··· Source excerpt ···

The trio released its first album, Goin’ to Colorado, in October 2006. They performed at the Keystone Bluegrass and Brews Festival and the Happy Ass Ranch Bluegrass Festival beginning in 2007. They organized and performed at Lavapalooza at Lago Arenal, Costa Rica, in 2007 and 2008 and in both those years competed in band contests at Telluride Bluegrass Festival and Rocky Grass.

Grass It Up released its second album, Shoot the Moon in April 2008; that year Danny Karpel began playing piano on stage with the band. They performed at the newly founded MeadowGrass music festival in 2009 and annually thereafter, as well as at The Black Rose Acoustic Society and at the Grapes & Grass Festival in Guerneville, California in 2009 and 2011. The band was included in the 2009 "best of" survey of the Colorado Springs Gazette.

The band's 2010 album, Day After Yesterday, incorporated Karpel on piano and Ben Lewis playing fiddle; they appeared at the Colorado Springs Fine Arts Center events in 2010 and 2011. They performed as a jam band, with Bruce Hayes, Keith Reed, and Vince Herman.

With the addition of Jim Marsh in 2010, Grass It Up began playing more traditional bluegrass. They performed at the Crested Butte Center for the Arts in 2011 and appeared at the Western Jubilee Theater. Live, Grass It Up's first live album, released on Purple House Records, was recorded that February at the Western Jubilee Warehouse in Colorado Springs and mastered at Airshow Mastering in Boulder, Colorado by David Glasser. The album features songs written by Lewis, Jeffrey, Carr, Marsh, and Stephen Hartsfield.

··· Data listing ···

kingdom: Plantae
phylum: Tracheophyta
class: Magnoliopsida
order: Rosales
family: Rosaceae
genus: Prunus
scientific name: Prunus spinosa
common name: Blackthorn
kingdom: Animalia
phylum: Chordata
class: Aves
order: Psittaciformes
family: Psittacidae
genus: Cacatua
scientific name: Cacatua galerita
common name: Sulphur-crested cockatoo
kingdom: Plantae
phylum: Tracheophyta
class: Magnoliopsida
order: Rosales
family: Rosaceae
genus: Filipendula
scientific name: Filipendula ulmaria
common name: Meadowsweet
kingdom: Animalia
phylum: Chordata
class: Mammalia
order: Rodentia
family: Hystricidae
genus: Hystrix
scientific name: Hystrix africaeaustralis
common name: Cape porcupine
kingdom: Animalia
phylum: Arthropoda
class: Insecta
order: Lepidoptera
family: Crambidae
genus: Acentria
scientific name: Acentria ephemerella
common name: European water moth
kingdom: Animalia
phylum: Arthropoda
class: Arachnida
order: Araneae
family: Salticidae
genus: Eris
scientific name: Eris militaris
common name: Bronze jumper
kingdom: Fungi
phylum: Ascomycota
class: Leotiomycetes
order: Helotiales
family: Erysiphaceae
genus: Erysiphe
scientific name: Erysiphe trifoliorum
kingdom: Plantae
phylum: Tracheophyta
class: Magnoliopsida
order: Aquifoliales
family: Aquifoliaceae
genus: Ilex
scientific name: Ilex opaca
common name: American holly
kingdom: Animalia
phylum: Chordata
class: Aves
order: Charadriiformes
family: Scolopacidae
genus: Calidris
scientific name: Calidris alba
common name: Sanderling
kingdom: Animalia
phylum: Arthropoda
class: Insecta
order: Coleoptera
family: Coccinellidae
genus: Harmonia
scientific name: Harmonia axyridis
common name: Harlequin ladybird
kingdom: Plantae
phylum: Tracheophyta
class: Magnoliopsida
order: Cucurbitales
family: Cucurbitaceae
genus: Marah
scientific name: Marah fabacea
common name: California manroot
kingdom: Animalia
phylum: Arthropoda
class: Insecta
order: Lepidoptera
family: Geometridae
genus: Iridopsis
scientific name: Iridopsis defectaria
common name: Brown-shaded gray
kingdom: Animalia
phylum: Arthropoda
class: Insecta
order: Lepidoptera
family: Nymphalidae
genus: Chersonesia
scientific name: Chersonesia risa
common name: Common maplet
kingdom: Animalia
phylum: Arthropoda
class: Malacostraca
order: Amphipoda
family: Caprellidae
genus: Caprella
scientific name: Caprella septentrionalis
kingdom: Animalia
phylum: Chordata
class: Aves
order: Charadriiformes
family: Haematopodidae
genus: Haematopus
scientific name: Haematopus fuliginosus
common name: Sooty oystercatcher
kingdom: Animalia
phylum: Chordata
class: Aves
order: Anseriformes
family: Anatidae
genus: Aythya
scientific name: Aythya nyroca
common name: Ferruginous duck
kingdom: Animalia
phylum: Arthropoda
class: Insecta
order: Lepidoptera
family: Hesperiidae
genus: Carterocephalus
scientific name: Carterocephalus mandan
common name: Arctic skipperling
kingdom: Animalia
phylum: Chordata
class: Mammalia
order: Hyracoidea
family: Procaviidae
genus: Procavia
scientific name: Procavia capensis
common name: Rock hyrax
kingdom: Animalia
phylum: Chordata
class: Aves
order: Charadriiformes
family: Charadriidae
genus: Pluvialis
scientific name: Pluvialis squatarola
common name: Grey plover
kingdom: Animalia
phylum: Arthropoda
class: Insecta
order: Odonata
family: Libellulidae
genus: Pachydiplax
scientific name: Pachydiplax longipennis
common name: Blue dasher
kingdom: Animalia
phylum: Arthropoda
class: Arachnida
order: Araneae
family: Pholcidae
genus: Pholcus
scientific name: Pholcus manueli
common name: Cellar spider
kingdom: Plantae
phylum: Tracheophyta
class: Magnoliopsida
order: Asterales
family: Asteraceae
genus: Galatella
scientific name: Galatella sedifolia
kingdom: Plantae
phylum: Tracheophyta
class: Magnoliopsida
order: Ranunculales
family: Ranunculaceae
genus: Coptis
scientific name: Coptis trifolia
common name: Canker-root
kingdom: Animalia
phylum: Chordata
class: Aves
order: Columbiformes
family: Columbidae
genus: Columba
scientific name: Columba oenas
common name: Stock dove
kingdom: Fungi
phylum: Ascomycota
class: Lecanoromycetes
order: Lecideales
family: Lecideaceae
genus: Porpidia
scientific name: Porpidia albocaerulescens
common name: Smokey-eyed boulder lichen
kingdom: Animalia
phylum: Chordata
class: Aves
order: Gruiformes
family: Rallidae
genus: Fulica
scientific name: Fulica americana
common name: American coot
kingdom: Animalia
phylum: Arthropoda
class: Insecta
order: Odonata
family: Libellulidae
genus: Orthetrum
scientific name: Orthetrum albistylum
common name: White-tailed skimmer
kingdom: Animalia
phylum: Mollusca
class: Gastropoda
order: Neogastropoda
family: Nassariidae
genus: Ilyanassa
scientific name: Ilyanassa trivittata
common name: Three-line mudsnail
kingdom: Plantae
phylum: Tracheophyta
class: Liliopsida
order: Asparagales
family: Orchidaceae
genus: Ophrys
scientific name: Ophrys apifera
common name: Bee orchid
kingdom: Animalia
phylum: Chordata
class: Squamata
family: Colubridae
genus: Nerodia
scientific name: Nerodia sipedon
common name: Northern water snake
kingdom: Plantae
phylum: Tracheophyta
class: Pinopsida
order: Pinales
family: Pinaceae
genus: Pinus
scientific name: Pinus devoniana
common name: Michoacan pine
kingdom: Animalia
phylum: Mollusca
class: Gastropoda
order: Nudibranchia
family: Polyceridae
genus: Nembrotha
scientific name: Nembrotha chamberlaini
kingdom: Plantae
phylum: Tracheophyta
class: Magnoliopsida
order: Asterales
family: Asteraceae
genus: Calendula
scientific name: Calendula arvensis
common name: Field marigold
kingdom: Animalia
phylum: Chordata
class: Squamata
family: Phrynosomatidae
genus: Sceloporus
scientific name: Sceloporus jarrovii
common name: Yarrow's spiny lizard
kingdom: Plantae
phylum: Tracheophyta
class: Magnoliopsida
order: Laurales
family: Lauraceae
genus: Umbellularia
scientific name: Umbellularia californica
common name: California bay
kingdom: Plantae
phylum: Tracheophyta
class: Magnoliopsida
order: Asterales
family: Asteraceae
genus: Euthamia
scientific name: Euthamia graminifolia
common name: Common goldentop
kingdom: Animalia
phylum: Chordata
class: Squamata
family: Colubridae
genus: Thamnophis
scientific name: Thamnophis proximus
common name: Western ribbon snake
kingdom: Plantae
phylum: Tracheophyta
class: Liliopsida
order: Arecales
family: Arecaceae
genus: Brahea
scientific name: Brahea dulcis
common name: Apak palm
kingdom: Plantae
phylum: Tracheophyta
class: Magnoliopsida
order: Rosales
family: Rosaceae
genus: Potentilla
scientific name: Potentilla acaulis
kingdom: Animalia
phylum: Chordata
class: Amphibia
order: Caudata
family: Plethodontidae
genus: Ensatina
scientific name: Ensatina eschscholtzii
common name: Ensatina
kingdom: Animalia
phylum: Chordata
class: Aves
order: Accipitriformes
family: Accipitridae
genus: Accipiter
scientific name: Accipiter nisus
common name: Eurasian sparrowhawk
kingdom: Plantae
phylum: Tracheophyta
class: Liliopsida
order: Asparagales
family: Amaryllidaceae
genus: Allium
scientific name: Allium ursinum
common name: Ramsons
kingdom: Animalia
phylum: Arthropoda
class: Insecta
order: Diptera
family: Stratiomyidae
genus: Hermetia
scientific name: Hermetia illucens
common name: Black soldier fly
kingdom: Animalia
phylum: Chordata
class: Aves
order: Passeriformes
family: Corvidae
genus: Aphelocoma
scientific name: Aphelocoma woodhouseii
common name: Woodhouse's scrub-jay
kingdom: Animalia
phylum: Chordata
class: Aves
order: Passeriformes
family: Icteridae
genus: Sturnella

···

> _Directive A_
In the excerpt about the band Grass It Up, when was the trio's first album, Goin' to Colorado, released?
> _Directive B_
Reproduce the portion of the Grass It Up excerpt that begins at the words "Grass It Up released" and ends after "Colorado Springs Gazette.".
> _Directive C_
Extend the excerpt about the band Grass It Up, continuing on from its final sentence.
The items have no connection to the excerpt about the band Grass It Up.

> _Final result A_
It was released in October 2006.

> _Final result B_
Grass It Up released its second album, Shoot the Moon in April 2008; that year Danny Karpel began playing piano on stage with the band. They performed at the newly founded MeadowGrass music festival in 2009 and annually thereafter, as well as at The Black Rose Acoustic Society and at the Grapes & Grass Festival in Guerneville, California in 2009 and 2011. The band was included in the 2009 "best of" survey of the Colorado Springs Gazette.

> _Final result C_
Also released through Purple House, Alabama Tory was recorded at Hideaway Studios in April 2012, by Mark Benning. The band at that time consisted of Jeffrey, Carr, Marsh, Bross and Jay Genender. The album included songs by Jeffrey, and Marsh, as well as the title song by Hartsfield.

In 2013, Grass It Up was chosen as the best bluegrass/country band at the Indy Music Awards Festival in Colorado Springs. They opened for the Nitty Gritty Dirt Band at Stargazers Theater in July that year and joined John McEuen there in August.

David Siegel began playing fiddle with the band in 2014. Grass It Up continued to perform regularly in El Paso County, and at bluegrass festivals. The band appeared annually between 2010 and 2015 in the "Best of" list of Colorado's weekly Independent newspaper, and in 2015 won another Indy Music Award.

In 2016, Grass It up released its album, Borrowed Time, which was recorded live at the Western Jubilee Warehouse Theater in Colorado Springs in June of that year. That month the band also performed at the Pickin' on the Divide festival.

==Members==

Jon Bross joined Up, an 8-man rhythm and funk group in Milwaukee, as a student at the University of Wisconsin-Whitewater (1989–1993) and later joined Gyration (a 10-man disco and funk review) on rhythm guitar.

David Jeffrey, born and raised in Alexandria, Alabama, played music in church and studied at Jacksonville (Alabama) State University and The Atlanta Institute of Music. He has played with Randomwood and the JSU Jazz Band, and Blue Hooptie Revival. The majority of Grass It Up's songs have been written by Jeffrey.

Shannon T. Carr grew up in Alabama playing church music, and attended Jacksonville State University on piano and jazz scholarships. He played with Going Nova, the Distant Cousins, Stimson Brothers and Blue Hooptie Revival. He studied claw-hammer banjo with Jim Marsh and the Gnat Valley Ramblers.

Jim Marsh hosted "Pickin’ ‘n Singin’" on TV 24 in Anniston, Alabama, with the Distant Cousins, with whom he played for 24 years. Marsh opened Cheaha Mountain Amphitheater near Heflin, Alabama, and performed at the Talladega National Forest in 2000. Marsh mentored Carr and Jeffrey in Alabama, and moved to Colorado to join Grass It Up in 2010.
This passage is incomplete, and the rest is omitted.